RECTIFICATION – NOT DEAD YET?

In an August 22, 2018 Supreme Court of British Columbia case (5551928 Manitoba Ltd., 2018 BCSC 1482, S1711670), the taxpayer petitioned the Court to rectify a capital dividend to reduce it by $184,880 such that the 60% Part III Tax on the excess capital dividend would be eliminated. In the event rectification was denied, the taxpayer petitioned that the dividend be rescinded. The taxpayer preferred rectification, however, as a rescission may open up other tax liabilities. The Attorney General of Canada opposed the rectification but not the rescission.

The corporation sold business assets, after which the directors sought to distribute the maximum amount of capital dividends possible. The corporation engaged third party accountants to advise on the calculation of available capital dividend. The accountants made an error in their analysis and, therefore, provided a capital dividend account calculation much higher than was actually available. As a result, an excessive capital dividend was declared.

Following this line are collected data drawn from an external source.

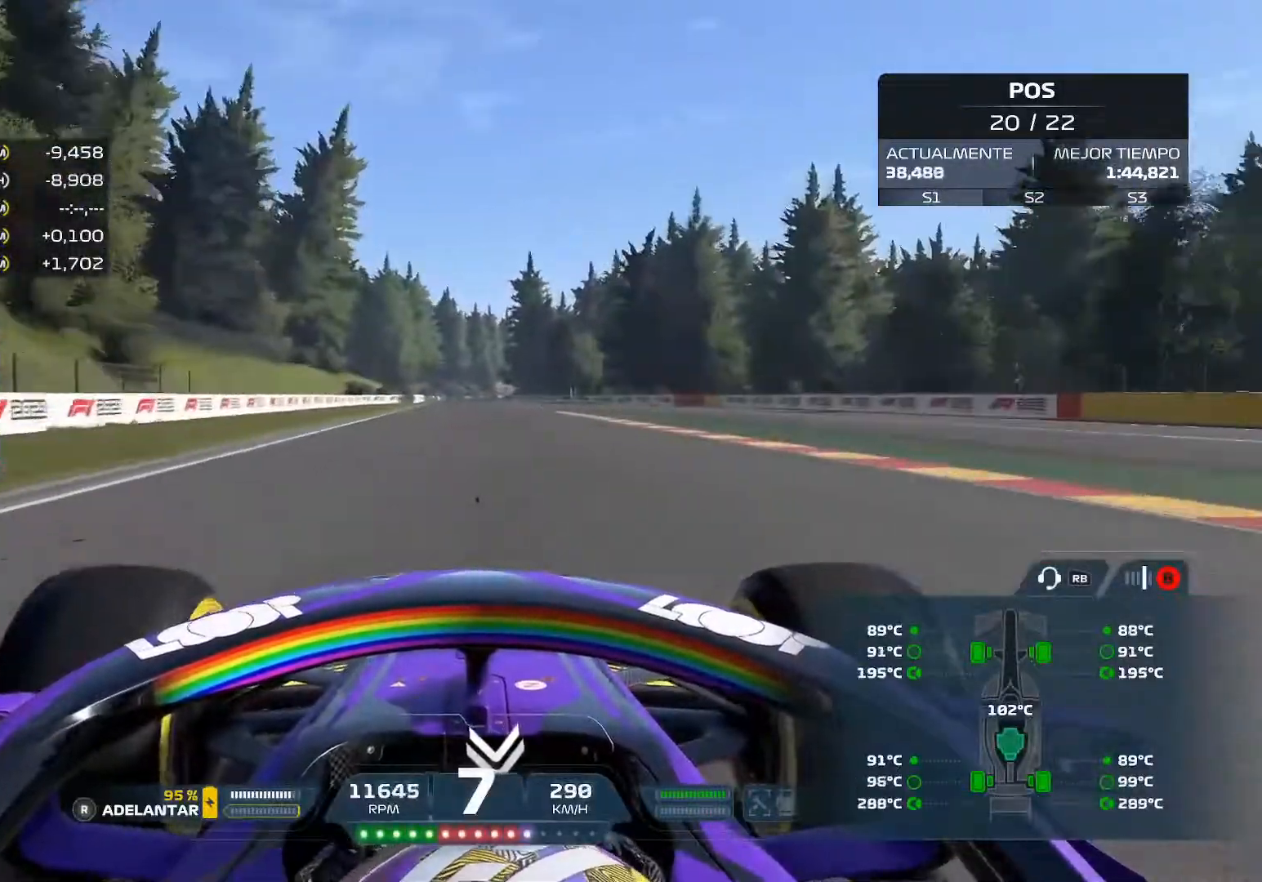
{"buttons": ["R2"], "left_stick": "up", "right_stick": "center", "events": [[384, "A", "down"], [400, "left_stick", "up"], [500, "A", "up"]]}
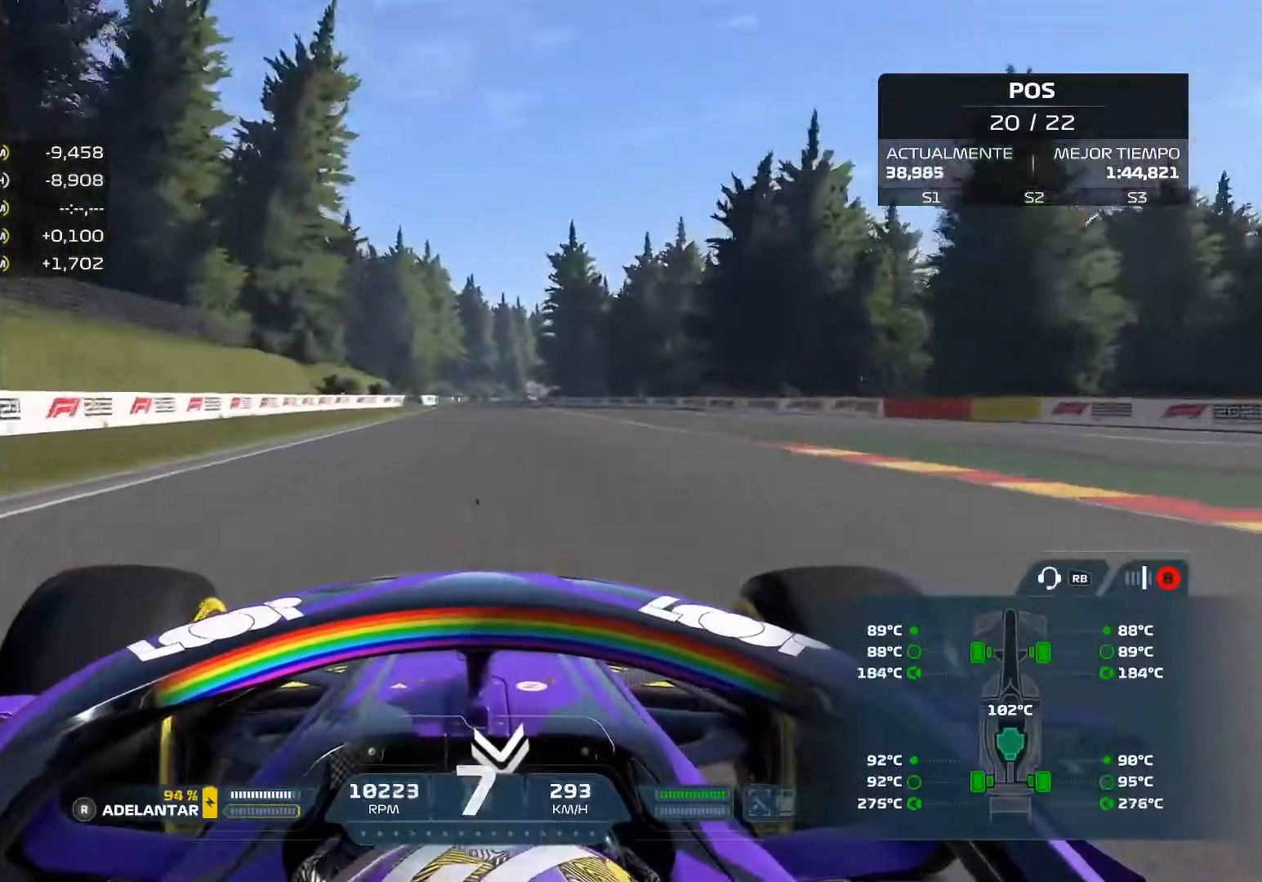
{"buttons": ["R2"], "left_stick": "center", "right_stick": "center", "events": [[167, "R3", "down"], [167, "right_stick", "left"], [267, "R3", "up"], [267, "right_stick", "center"], [284, "left_stick", "center"]]}
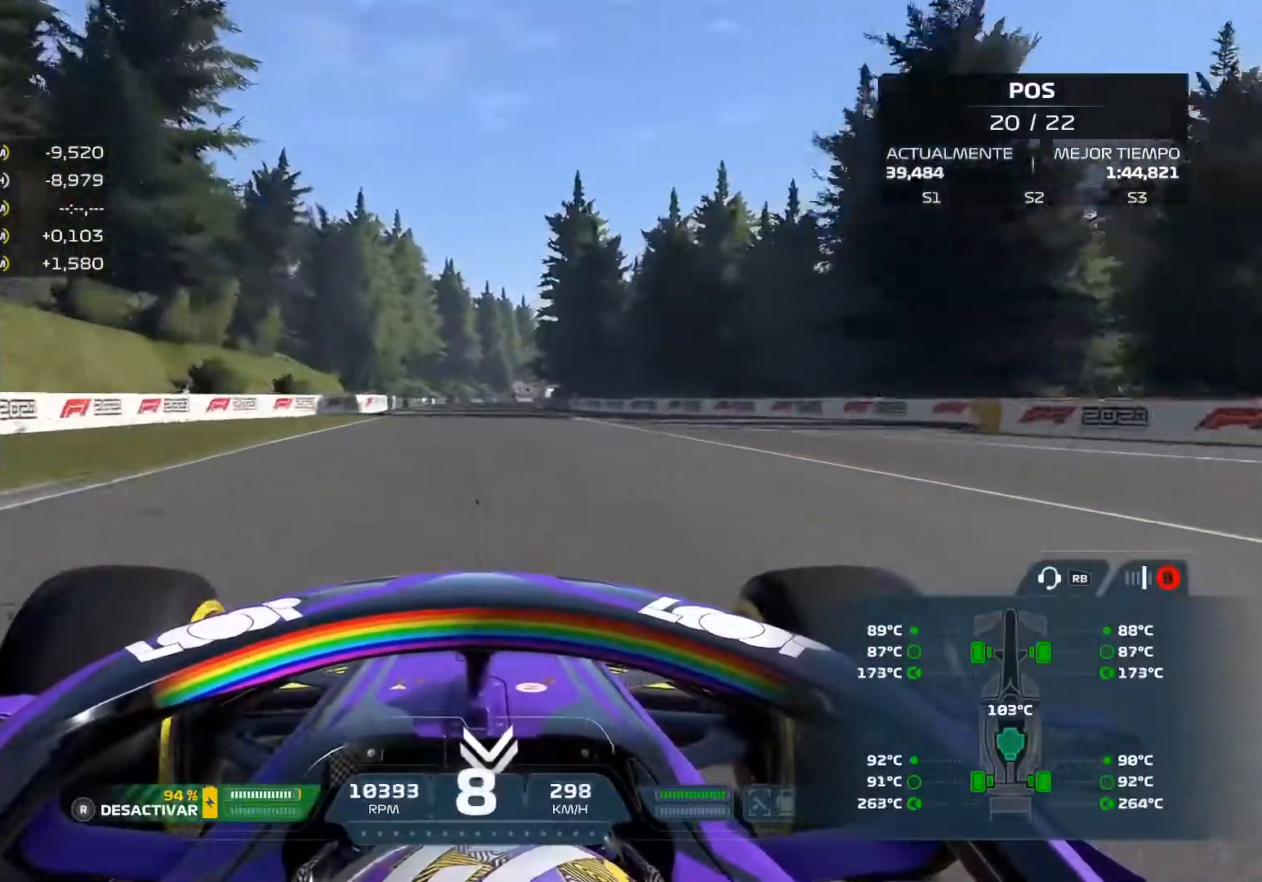
{"buttons": ["R2"], "left_stick": "center", "right_stick": "center", "events": []}
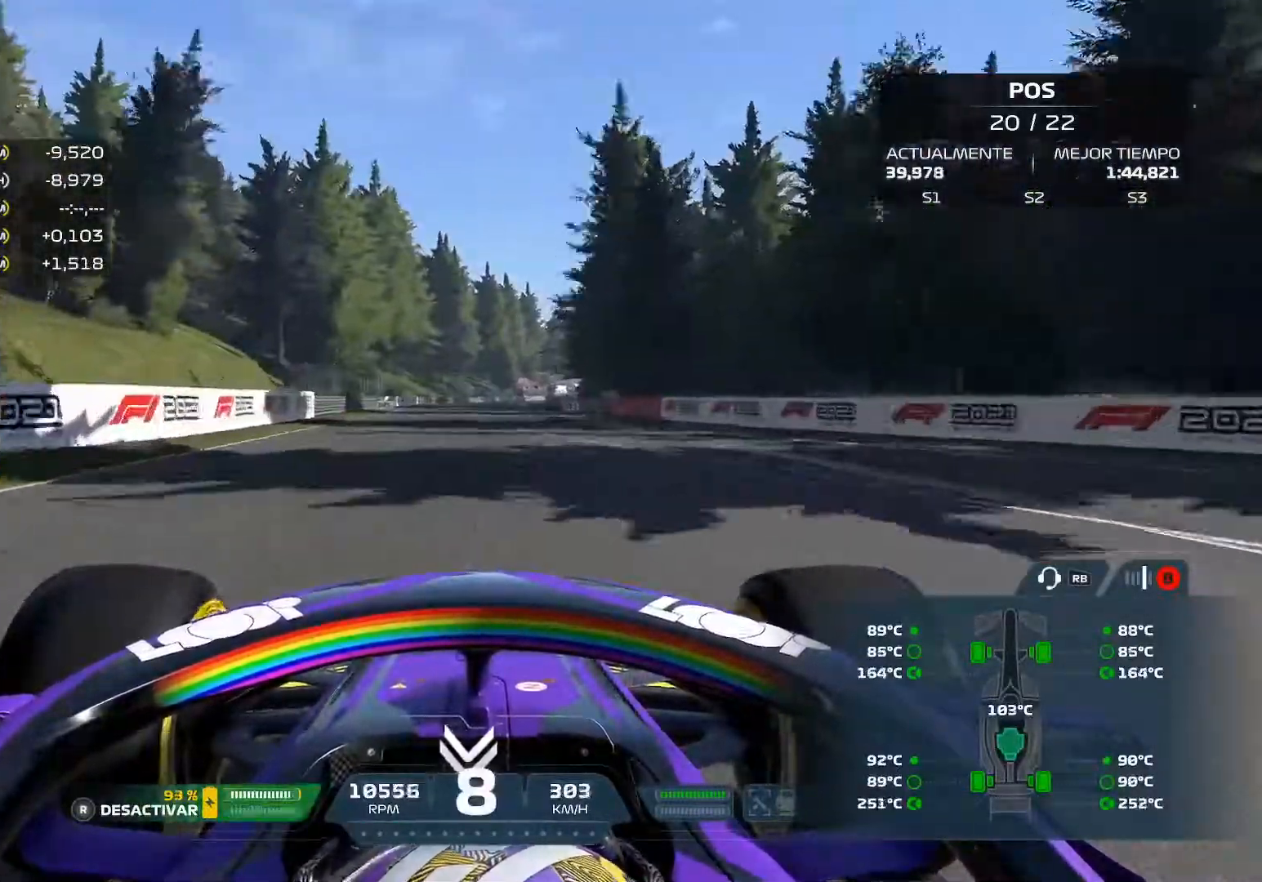
{"buttons": ["R2"], "left_stick": "center", "right_stick": "center", "events": []}
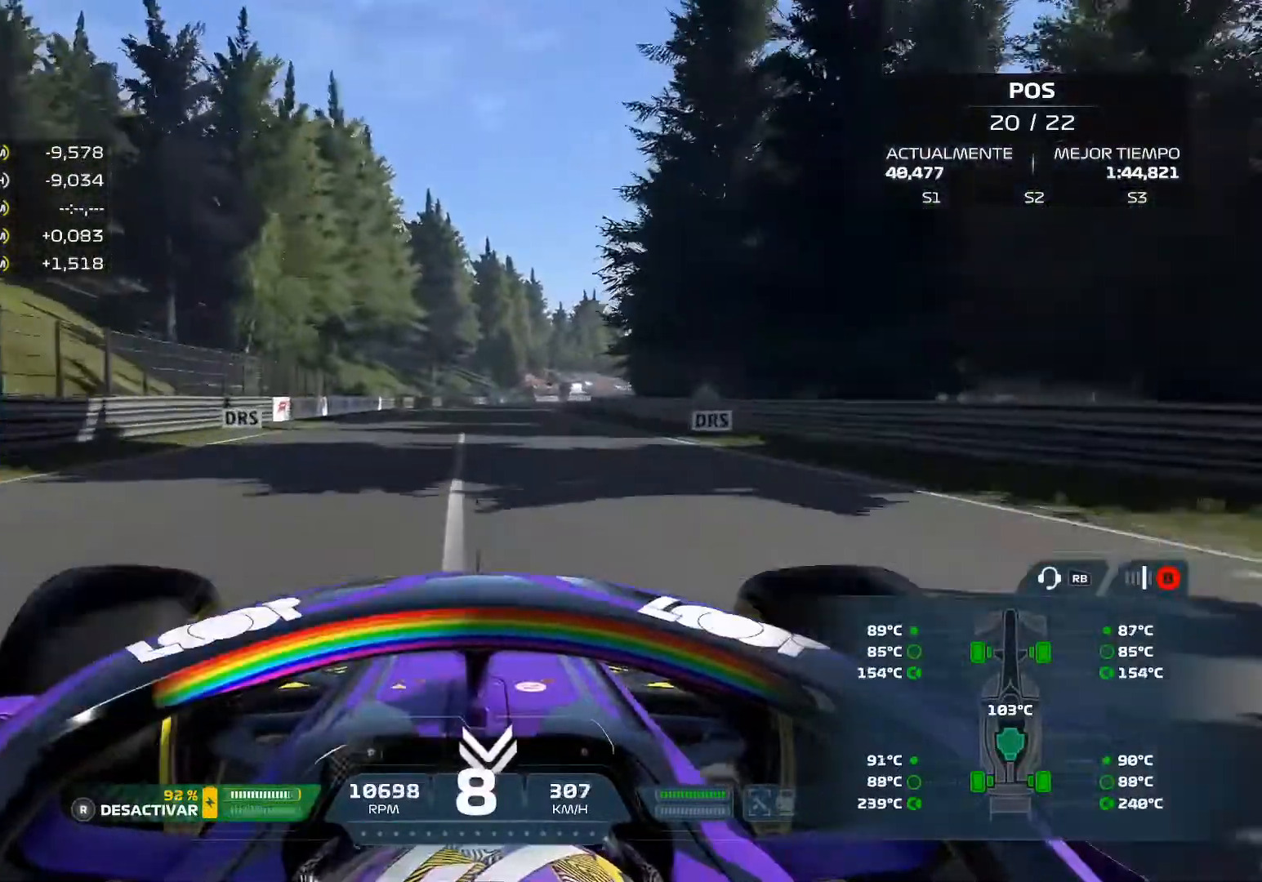
{"buttons": ["R2"], "left_stick": "center", "right_stick": "center", "events": []}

clear intentions from the outset

Taxpayer wins
The Court found that there was a definite and ascertainable agreement between the directors to effectively “clean-out” the corporation’s capital dividend account, which would allow the corporation to pay the amounts out tax-free to the shareholders. The corporation’s intention was clear when seeking out the advice of the accountants and when passing the Resolutions. The only error was in the figure provided by the third-party experts.

In contrasting to the Supreme Court of Canada decision in the Fairmont case (Docket: 36606, VTN 426(10)), the Court noted that:

  • there was no “bold tax planning” – the directors were simply seeking to empty the capital dividend account, to which they were entitled;
  • the corporation was not seeking to modify the instrument due to an unplanned tax liability – the agreement at the outset was to issue a tax-free dividend;
  • there was no suggestion that the corporation was reckless, failed to act with due diligence, or should have known – the directors engaged third-party experts to assist with the computation, given the complexity of the calculation;
  • there was not an error in judgment; and
  • the rectification did not require the Court to wholly rewrite or unwind a complex mechanism or series of transactions, rather the corporation wished to replace the incorrect figure with the correct one.

The Court further stated that rescission would have been granted if it were to rule on that matter (though it was not required as it allowed the rectification).

Editors’ Comment
The taxpayer’s error related to the timing of the addition to the capital dividend account on the disposition of eligible capital property, an issue which no longer exists due to the transition of eligible capital property to Class 14.1 effective January 1, 2017 (see VTN 417(4)).

If rectification had not been granted, but rescission had, there may be a risk that the rescinded dividend would result in a shareholder benefit (see VTN 432(8)).